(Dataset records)

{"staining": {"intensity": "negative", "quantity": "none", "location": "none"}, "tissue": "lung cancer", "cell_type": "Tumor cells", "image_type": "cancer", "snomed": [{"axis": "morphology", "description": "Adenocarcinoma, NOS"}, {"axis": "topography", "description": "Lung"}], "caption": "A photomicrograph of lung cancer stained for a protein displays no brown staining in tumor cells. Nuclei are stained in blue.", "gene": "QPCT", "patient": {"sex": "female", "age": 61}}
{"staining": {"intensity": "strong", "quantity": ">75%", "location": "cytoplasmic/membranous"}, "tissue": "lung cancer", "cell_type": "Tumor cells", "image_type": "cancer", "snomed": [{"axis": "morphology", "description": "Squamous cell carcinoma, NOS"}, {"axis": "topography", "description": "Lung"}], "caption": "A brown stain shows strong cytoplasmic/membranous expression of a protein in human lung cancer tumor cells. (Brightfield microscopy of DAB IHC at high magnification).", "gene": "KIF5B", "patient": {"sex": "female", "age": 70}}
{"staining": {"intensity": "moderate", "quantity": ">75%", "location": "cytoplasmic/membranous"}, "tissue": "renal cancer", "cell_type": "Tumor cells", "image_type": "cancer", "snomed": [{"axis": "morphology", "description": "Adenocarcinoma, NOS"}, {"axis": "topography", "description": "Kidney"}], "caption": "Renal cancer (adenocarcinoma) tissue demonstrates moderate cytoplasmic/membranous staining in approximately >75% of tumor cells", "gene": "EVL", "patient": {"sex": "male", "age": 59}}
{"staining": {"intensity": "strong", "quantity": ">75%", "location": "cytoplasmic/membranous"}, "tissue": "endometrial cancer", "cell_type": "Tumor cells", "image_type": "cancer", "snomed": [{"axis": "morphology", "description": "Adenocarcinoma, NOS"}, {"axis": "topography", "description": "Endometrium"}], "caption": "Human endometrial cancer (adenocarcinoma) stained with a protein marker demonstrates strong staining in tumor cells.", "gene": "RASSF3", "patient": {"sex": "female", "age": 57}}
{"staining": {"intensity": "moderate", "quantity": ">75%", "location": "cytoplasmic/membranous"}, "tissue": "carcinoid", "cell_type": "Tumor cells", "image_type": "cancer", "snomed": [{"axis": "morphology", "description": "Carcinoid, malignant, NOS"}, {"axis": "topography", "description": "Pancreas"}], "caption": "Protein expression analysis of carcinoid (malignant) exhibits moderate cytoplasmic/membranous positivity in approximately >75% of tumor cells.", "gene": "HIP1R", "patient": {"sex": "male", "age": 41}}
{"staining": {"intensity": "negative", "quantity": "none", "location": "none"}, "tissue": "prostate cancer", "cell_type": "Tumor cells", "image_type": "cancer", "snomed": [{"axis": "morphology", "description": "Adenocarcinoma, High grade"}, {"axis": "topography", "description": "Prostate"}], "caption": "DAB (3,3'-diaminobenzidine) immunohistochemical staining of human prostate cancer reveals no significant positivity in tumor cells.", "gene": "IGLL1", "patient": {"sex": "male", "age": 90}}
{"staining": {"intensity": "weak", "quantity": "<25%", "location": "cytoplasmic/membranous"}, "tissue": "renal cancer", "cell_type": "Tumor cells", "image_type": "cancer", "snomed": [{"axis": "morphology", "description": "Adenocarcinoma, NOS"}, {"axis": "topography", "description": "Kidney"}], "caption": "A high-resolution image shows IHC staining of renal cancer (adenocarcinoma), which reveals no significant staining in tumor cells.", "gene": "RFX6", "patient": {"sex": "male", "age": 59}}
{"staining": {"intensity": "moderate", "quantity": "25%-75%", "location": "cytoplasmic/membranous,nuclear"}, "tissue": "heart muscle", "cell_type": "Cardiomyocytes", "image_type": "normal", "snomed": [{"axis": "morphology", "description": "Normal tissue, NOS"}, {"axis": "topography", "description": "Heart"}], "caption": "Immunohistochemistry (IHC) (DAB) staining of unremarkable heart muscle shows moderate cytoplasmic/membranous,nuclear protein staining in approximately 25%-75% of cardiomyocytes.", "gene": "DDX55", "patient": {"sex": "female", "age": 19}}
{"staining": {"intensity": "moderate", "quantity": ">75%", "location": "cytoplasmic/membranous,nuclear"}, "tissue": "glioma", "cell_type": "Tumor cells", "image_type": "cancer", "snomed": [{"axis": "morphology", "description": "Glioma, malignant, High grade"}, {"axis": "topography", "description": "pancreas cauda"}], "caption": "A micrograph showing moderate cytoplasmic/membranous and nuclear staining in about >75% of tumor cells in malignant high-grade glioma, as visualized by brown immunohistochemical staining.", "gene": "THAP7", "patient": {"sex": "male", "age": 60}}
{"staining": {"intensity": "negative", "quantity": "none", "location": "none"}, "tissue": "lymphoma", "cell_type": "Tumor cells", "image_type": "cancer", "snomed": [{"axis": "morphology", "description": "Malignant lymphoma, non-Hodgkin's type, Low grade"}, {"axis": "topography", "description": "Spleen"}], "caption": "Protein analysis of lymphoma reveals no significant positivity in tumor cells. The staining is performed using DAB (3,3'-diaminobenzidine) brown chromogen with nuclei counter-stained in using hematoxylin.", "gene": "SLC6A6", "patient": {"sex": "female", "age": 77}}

## Exercise instructions
Repeat all the records without altering a single word.

## Result
{"staining": {"intensity": "negative", "quantity": "none", "location": "none"}, "tissue": "lung cancer", "cell_type": "Tumor cells", "image_type": "cancer", "snomed": [{"axis": "morphology", "description": "Adenocarcinoma, NOS"}, {"axis": "topography", "description": "Lung"}], "caption": "A photomicrograph of lung cancer stained for a protein displays no brown staining in tumor cells. Nuclei are stained in blue.", "gene": "QPCT", "patient": {"sex": "female", "age": 61}}
{"staining": {"intensity": "strong", "quantity": ">75%", "location": "cytoplasmic/membranous"}, "tissue": "lung cancer", "cell_type": "Tumor cells", "image_type": "cancer", "snomed": [{"axis": "morphology", "description": "Squamous cell carcinoma, NOS"}, {"axis": "topography", "description": "Lung"}], "caption": "A brown stain shows strong cytoplasmic/membranous expression of a protein in human lung cancer tumor cells. (Brightfield microscopy of DAB IHC at high magnification).", "gene": "KIF5B", "patient": {"sex": "female", "age": 70}}
{"staining": {"intensity": "moderate", "quantity": ">75%", "location": "cytoplasmic/membranous"}, "tissue": "renal cancer", "cell_type": "Tumor cells", "image_type": "cancer", "snomed": [{"axis": "morphology", "description": "Adenocarcinoma, NOS"}, {"axis": "topography", "description": "Kidney"}], "caption": "Renal cancer (adenocarcinoma) tissue demonstrates moderate cytoplasmic/membranous staining in approximately >75% of tumor cells", "gene": "EVL", "patient": {"sex": "male", "age": 59}}
{"staining": {"intensity": "strong", "quantity": ">75%", "location": "cytoplasmic/membranous"}, "tissue": "endometrial cancer", "cell_type": "Tumor cells", "image_type": "cancer", "snomed": [{"axis": "morphology", "description": "Adenocarcinoma, NOS"}, {"axis": "topography", "description": "Endometrium"}], "caption": "Human endometrial cancer (adenocarcinoma) stained with a protein marker demonstrates strong staining in tumor cells.", "gene": "RASSF3", "patient": {"sex": "female", "age": 57}}
{"staining": {"intensity": "moderate", "quantity": ">75%", "location": "cytoplasmic/membranous"}, "tissue": "carcinoid", "cell_type": "Tumor cells", "image_type": "cancer", "snomed": [{"axis": "morphology", "description": "Carcinoid, malignant, NOS"}, {"axis": "topography", "description": "Pancreas"}], "caption": "Protein expression analysis of carcinoid (malignant) exhibits moderate cytoplasmic/membranous positivity in approximately >75% of tumor cells.", "gene": "HIP1R", "patient": {"sex": "male", "age": 41}}
{"staining": {"intensity": "negative", "quantity": "none", "location": "none"}, "tissue": "prostate cancer", "cell_type": "Tumor cells", "image_type": "cancer", "snomed": [{"axis": "morphology", "description": "Adenocarcinoma, High grade"}, {"axis": "topography", "description": "Prostate"}], "caption": "DAB (3,3'-diaminobenzidine) immunohistochemical staining of human prostate cancer reveals no significant positivity in tumor cells.", "gene": "IGLL1", "patient": {"sex": "male", "age": 90}}
{"staining": {"intensity": "weak", "quantity": "<25%", "location": "cytoplasmic/membranous"}, "tissue": "renal cancer", "cell_type": "Tumor cells", "image_type": "cancer", "snomed": [{"axis": "morphology", "description": "Adenocarcinoma, NOS"}, {"axis": "topography", "description": "Kidney"}], "caption": "A high-resolution image shows IHC staining of renal cancer (adenocarcinoma), which reveals no significant staining in tumor cells.", "gene": "RFX6", "patient": {"sex": "male", "age": 59}}
{"staining": {"intensity": "moderate", "quantity": "25%-75%", "location": "cytoplasmic/membranous,nuclear"}, "tissue": "heart muscle", "cell_type": "Cardiomyocytes", "image_type": "normal", "snomed": [{"axis": "morphology", "description": "Normal tissue, NOS"}, {"axis": "topography", "description": "Heart"}], "caption": "Immunohistochemistry (IHC) (DAB) staining of unremarkable heart muscle shows moderate cytoplasmic/membranous,nuclear protein staining in approximately 25%-75% of cardiomyocytes.", "gene": "DDX55", "patient": {"sex": "female", "age": 19}}
{"staining": {"intensity": "moderate", "quantity": ">75%", "location": "cytoplasmic/membranous,nuclear"}, "tissue": "glioma", "cell_type": "Tumor cells", "image_type": "cancer", "snomed": [{"axis": "morphology", "description": "Glioma, malignant, High grade"}, {"axis": "topography", "description": "pancreas cauda"}], "caption": "A micrograph showing moderate cytoplasmic/membranous and nuclear staining in about >75% of tumor cells in malignant high-grade glioma, as visualized by brown immunohistochemical staining.", "gene": "THAP7", "patient": {"sex": "male", "age": 60}}
{"staining": {"intensity": "negative", "quantity": "none", "location": "none"}, "tissue": "lymphoma", "cell_type": "Tumor cells", "image_type": "cancer", "snomed": [{"axis": "morphology", "description": "Malignant lymphoma, non-Hodgkin's type, Low grade"}, {"axis": "topography", "description": "Spleen"}], "caption": "Protein analysis of lymphoma reveals no significant positivity in tumor cells. The staining is performed using DAB (3,3'-diaminobenzidine) brown chromogen with nuclei counter-stained in using hematoxylin.", "gene": "SLC6A6", "patient": {"sex": "female", "age": 77}}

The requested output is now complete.